GIVEN INFORMATION =
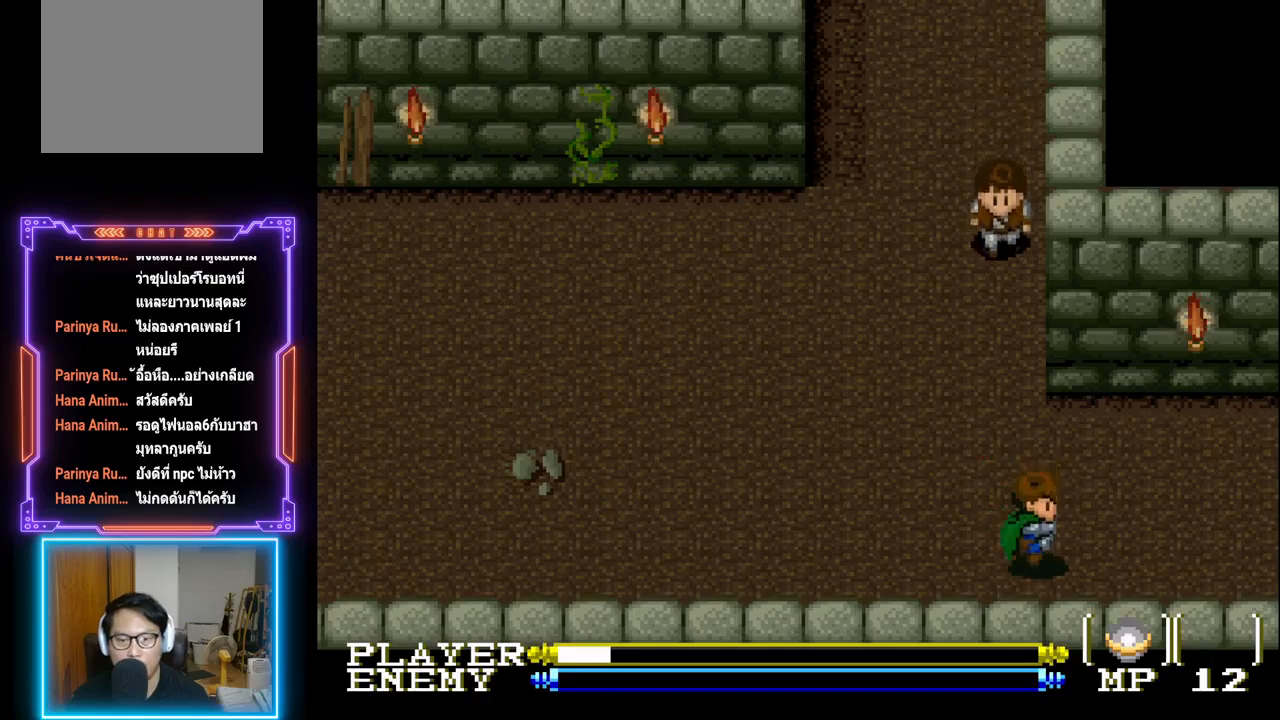
{"buttons": [], "left_stick": "center", "events": [[183, "CIRCLE", "up"]]}
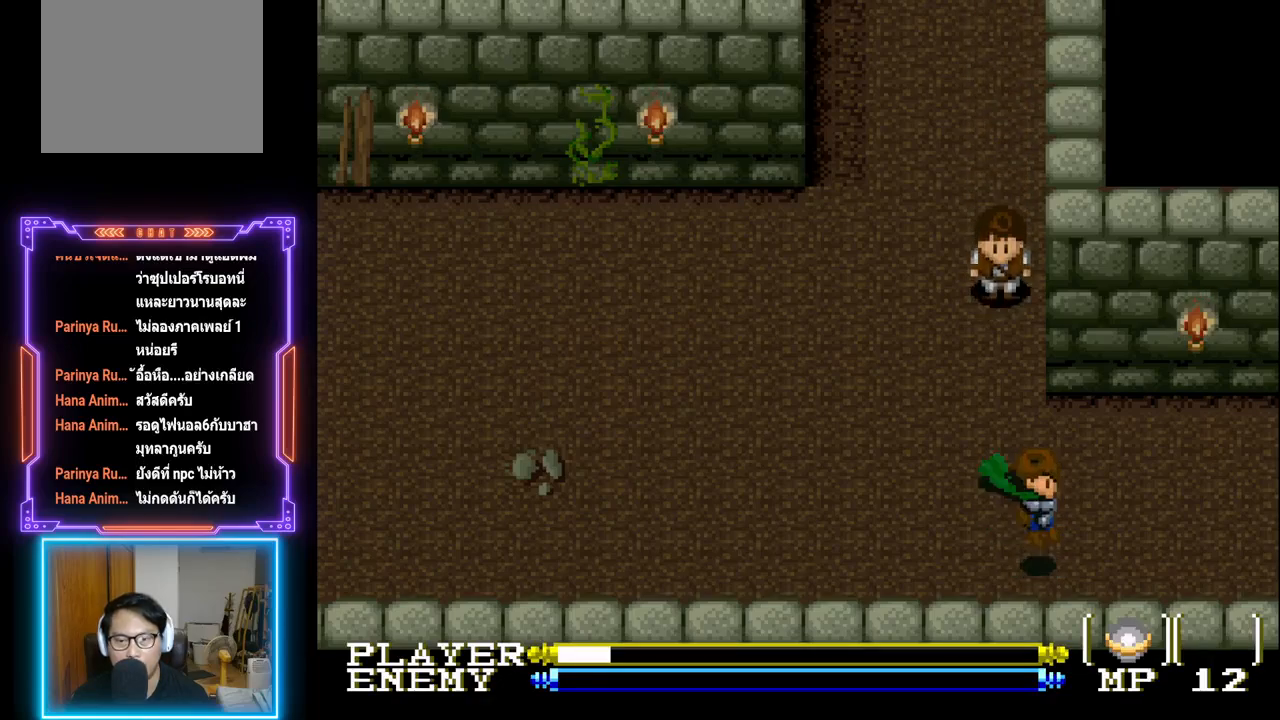
{"buttons": ["DPAD_UP"], "left_stick": "center", "events": [[200, "DPAD_RIGHT", "down"], [383, "DPAD_UP", "down"], [400, "DPAD_RIGHT", "up"]]}
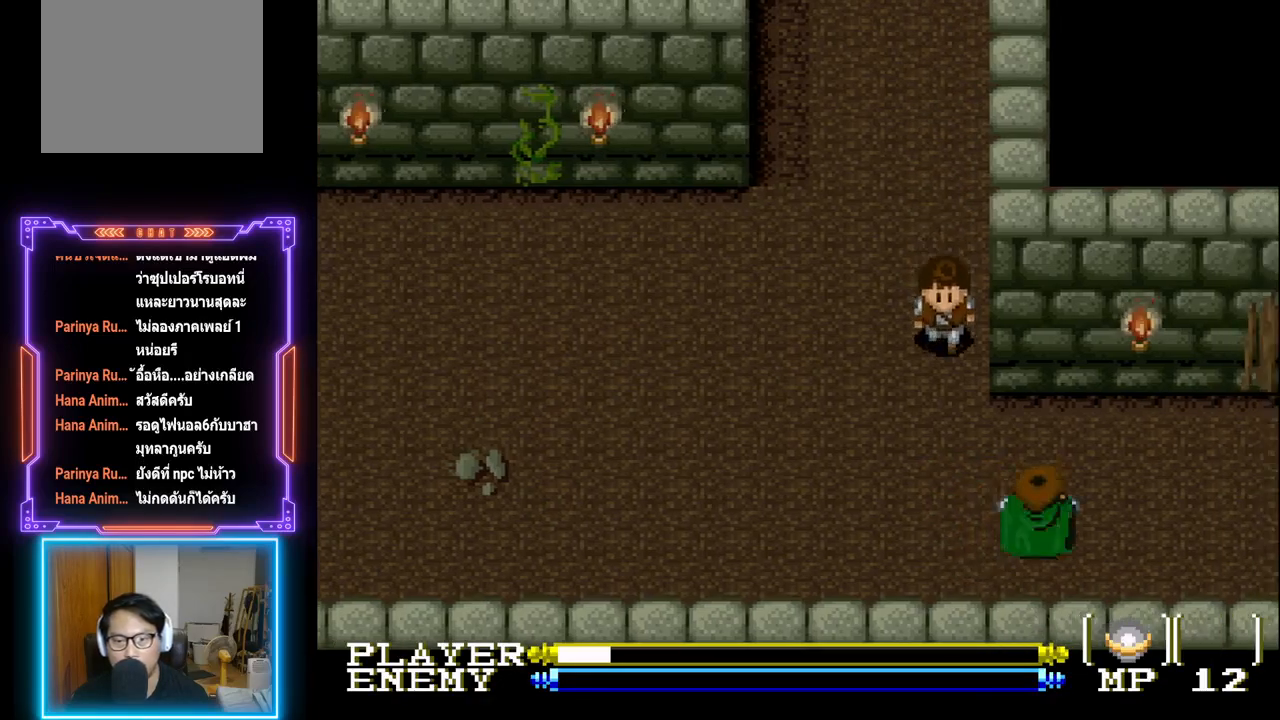
{"buttons": [], "left_stick": "center", "events": [[67, "DPAD_RIGHT", "down"], [67, "DPAD_UP", "up"], [250, "DPAD_RIGHT", "up"]]}
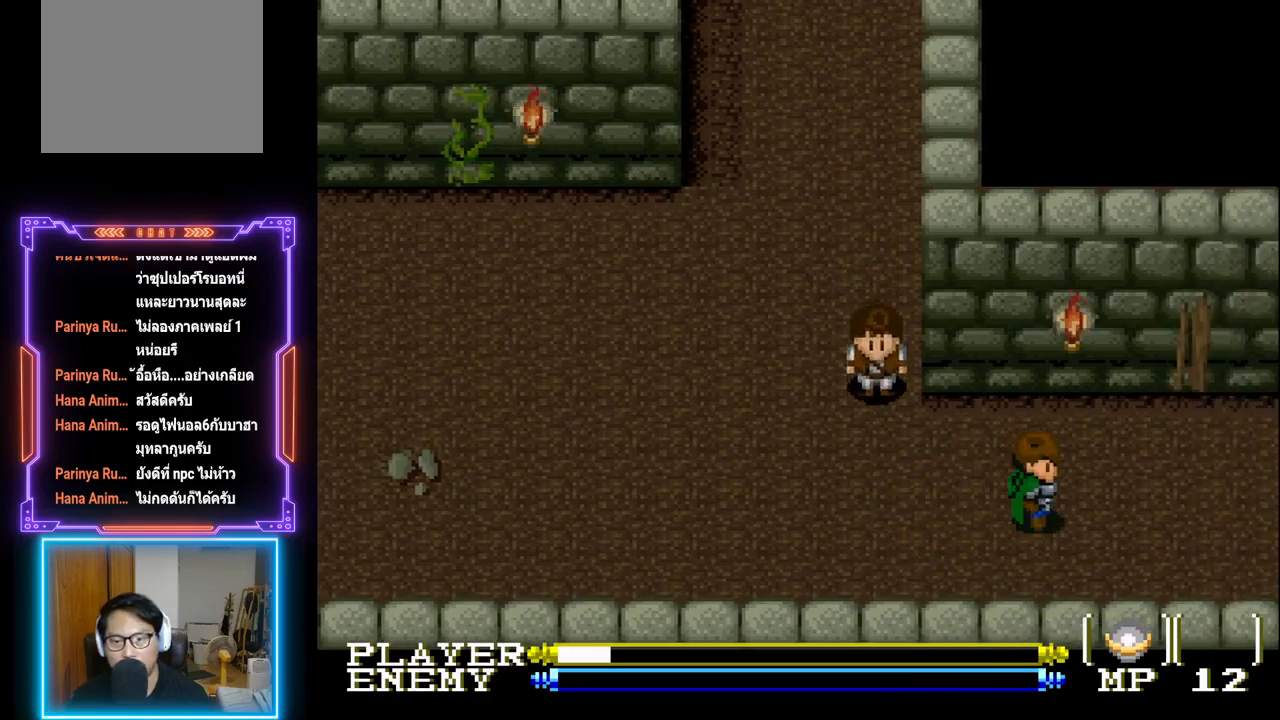
{"buttons": ["DPAD_RIGHT"], "left_stick": "center", "events": [[117, "DPAD_RIGHT", "down"], [150, "CIRCLE", "down"], [367, "CIRCLE", "up"]]}
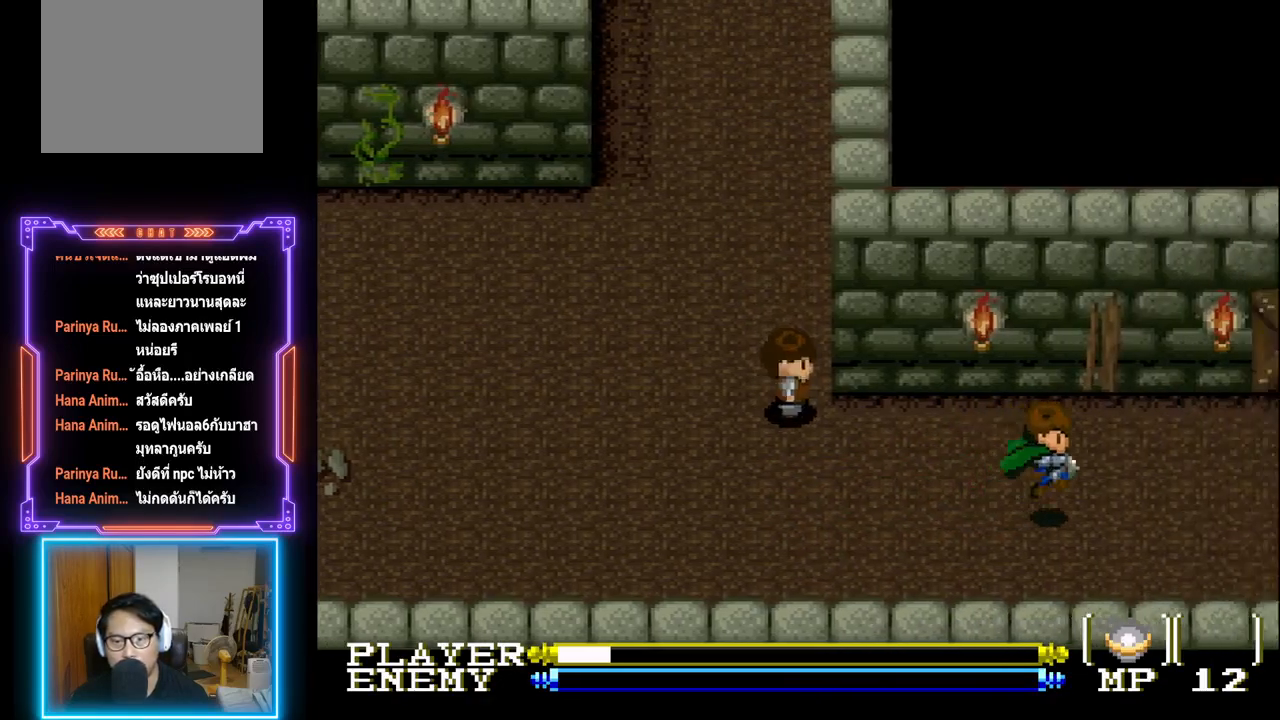
{"buttons": ["DPAD_DOWN"], "left_stick": "center", "events": [[450, "DPAD_DOWN", "down"], [450, "DPAD_RIGHT", "up"]]}
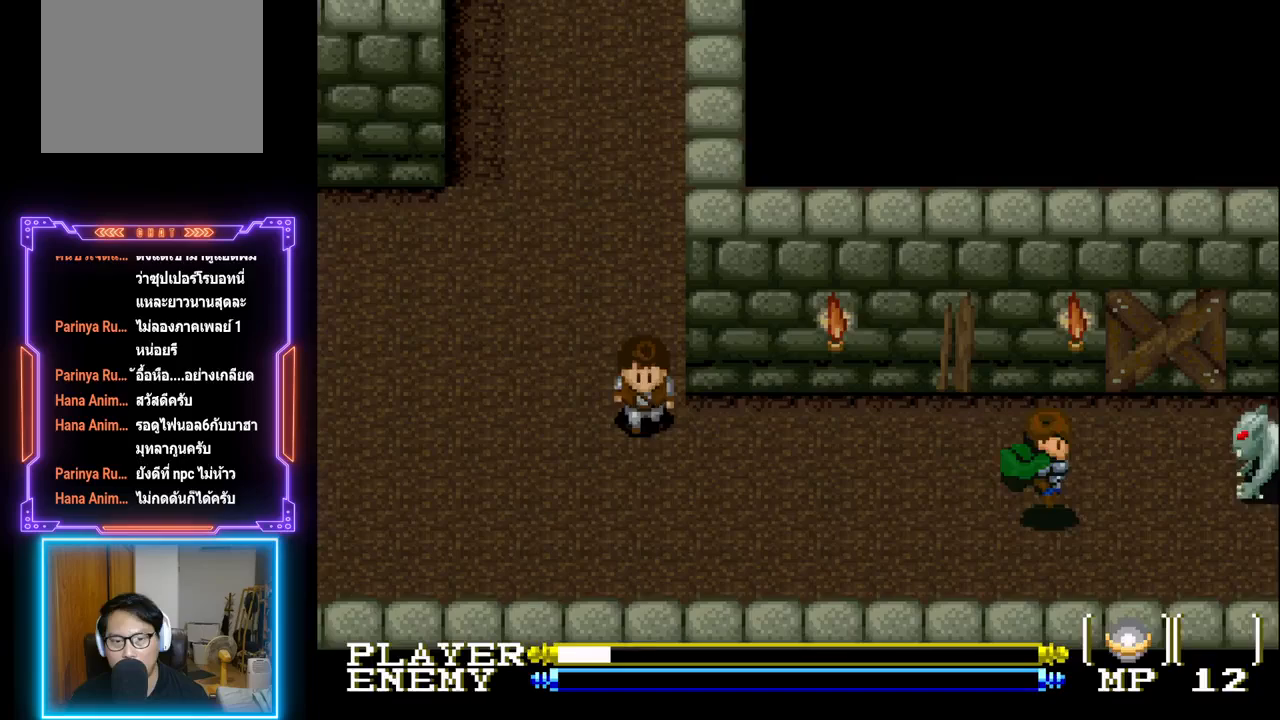
{"buttons": ["DPAD_UP", "DPAD_LEFT"], "left_stick": "center", "events": [[283, "DPAD_DOWN", "up"], [367, "DPAD_UP", "down"], [450, "DPAD_LEFT", "down"]]}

WORK TASK =
Write out each record exactly as shown, but not its pictures.

WORKED SOLUTION =
{"buttons": [], "left_stick": "center", "events": [[183, "CIRCLE", "up"]]}
{"buttons": ["DPAD_UP"], "left_stick": "center", "events": [[200, "DPAD_RIGHT", "down"], [383, "DPAD_UP", "down"], [400, "DPAD_RIGHT", "up"]]}
{"buttons": [], "left_stick": "center", "events": [[67, "DPAD_RIGHT", "down"], [67, "DPAD_UP", "up"], [250, "DPAD_RIGHT", "up"]]}
{"buttons": ["DPAD_RIGHT"], "left_stick": "center", "events": [[117, "DPAD_RIGHT", "down"], [150, "CIRCLE", "down"], [367, "CIRCLE", "up"]]}
{"buttons": ["DPAD_DOWN"], "left_stick": "center", "events": [[450, "DPAD_DOWN", "down"], [450, "DPAD_RIGHT", "up"]]}
{"buttons": ["DPAD_UP", "DPAD_LEFT"], "left_stick": "center", "events": [[283, "DPAD_DOWN", "up"], [367, "DPAD_UP", "down"], [450, "DPAD_LEFT", "down"]]}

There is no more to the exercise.